[AVAILABLE RECORDS — start]

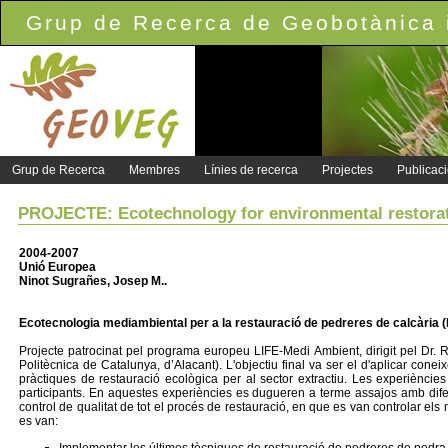
Grup de Recerca de Geobotànica i
Grup de Recerca
Membres
Línies de recerca
Projectes
Publicac
PROJECTE: Ecotechnology for environmental restora
2004-2007
Unió Europea
Ninot Sugrañes, Josep M..
Ecotecnologia mediambiental per a la restauració de pedreres de calcàr
Projecte patrocinat pel programa europeu LIFE-Medi Ambient, dirigit pel Dr. R
Politècnica de Catalunya, d’Alacant). L'objectiu final va ser el d'aplicar co
pràctiques de restauració ecològica per al sector extractiu. Les experiències
participants. En aquestes experiències es dugueren a terme assajos amb dife
control de qualitat de tot el procés de restauració, en que es van controlar els 
es van:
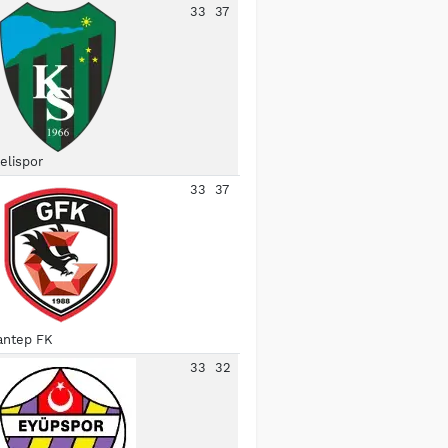
33
37
elispor
33
37
antep FK
33
32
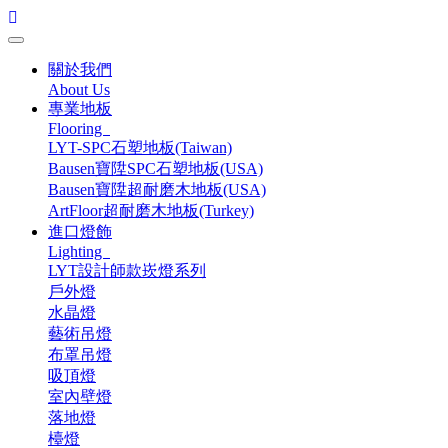
關於我們
About Us
專業地板
Flooring
LYT-SPC石塑地板(Taiwan)
Bausen寶陞SPC石塑地板(USA)
Bausen寶陞超耐磨木地板(USA)
ArtFloor超耐磨木地板(Turkey)
進口燈飾
Lighting
LYT設計師款崁燈系列
戶外燈
水晶燈
藝術吊燈
布罩吊燈
吸頂燈
室內壁燈
落地燈
檯燈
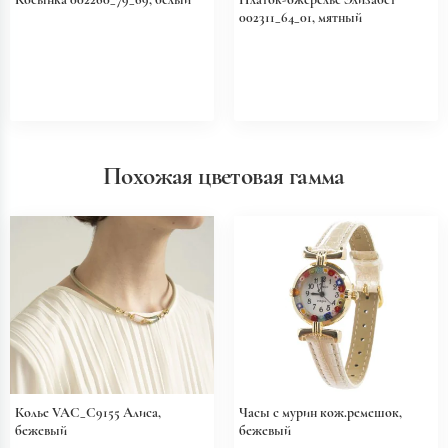
002311_64_01, мятный
Похожая цветовая гамма
Колье VAC_C9155 Алиса,
Часы с мурин кож.ремешок,
бежевый
бежевый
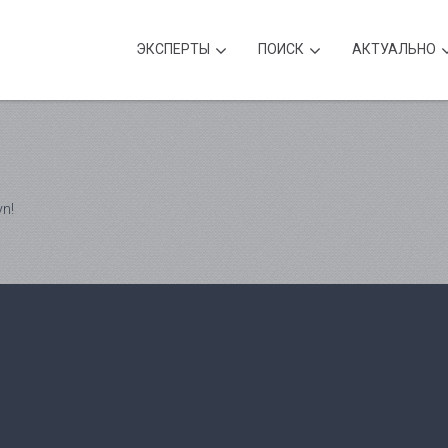
ЭКСПЕРТЫ
ПОИСК
АКТУАЛЬНО
yn!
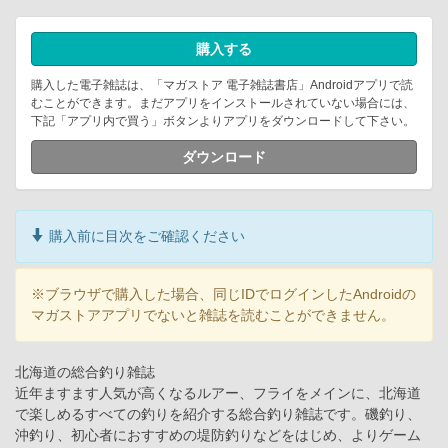
購入する
購入した電子雑誌は、「マガストア 電子雑誌書店」Androidアプリで読
むことができます。まだアプリをインストールされていない場合には、
下記「アプリ内で買う」ボタンよりアプリをダウンロードして下さい。
ダウンロード
購入前に目次をご確認ください
※ブラウザで購入した場合、同じIDでログインしたAndroidの
マガストアアプリでないと雑誌を読むことができません。
北海道の総合釣り雑誌
近年ますます人気が高くなるルアー、フライをメインに、北海道
で楽しめるすべての釣りを紹介する総合釣り雑誌です。磯釣り、
沖釣り、初心者におすすめの堤防釣りなどをはじめ、よりゲーム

[AVAILABLE RECORDS — finish]

BRIEF:
Copy the lines from the line that contains "Часы с мурин" through the end of the records, exactly and with nothing added; leave the pictures out.

THE COMPLETED TASK:
Часы с мурин кож.ремешок,
бежевый
бежевый
ЭКСПЕРТЫ
ПОИСК
АКТУАЛЬНО
yn!
購入する
購入した電子雑誌は、「マガストア 電子雑誌書店」Androidアプリで読
むことができます。まだアプリをインストールされていない場合には、
下記「アプリ内で買う」ボタンよりアプリをダウンロードして下さい。
ダウンロード
購入前に目次をご確認ください
※ブラウザで購入した場合、同じIDでログインしたAndroidの
マガストアアプリでないと雑誌を読むことができません。
北海道の総合釣り雑誌
近年ますます人気が高くなるルアー、フライをメインに、北海道
で楽しめるすべての釣りを紹介する総合釣り雑誌です。磯釣り、
沖釣り、初心者におすすめの堤防釣りなどをはじめ、よりゲーム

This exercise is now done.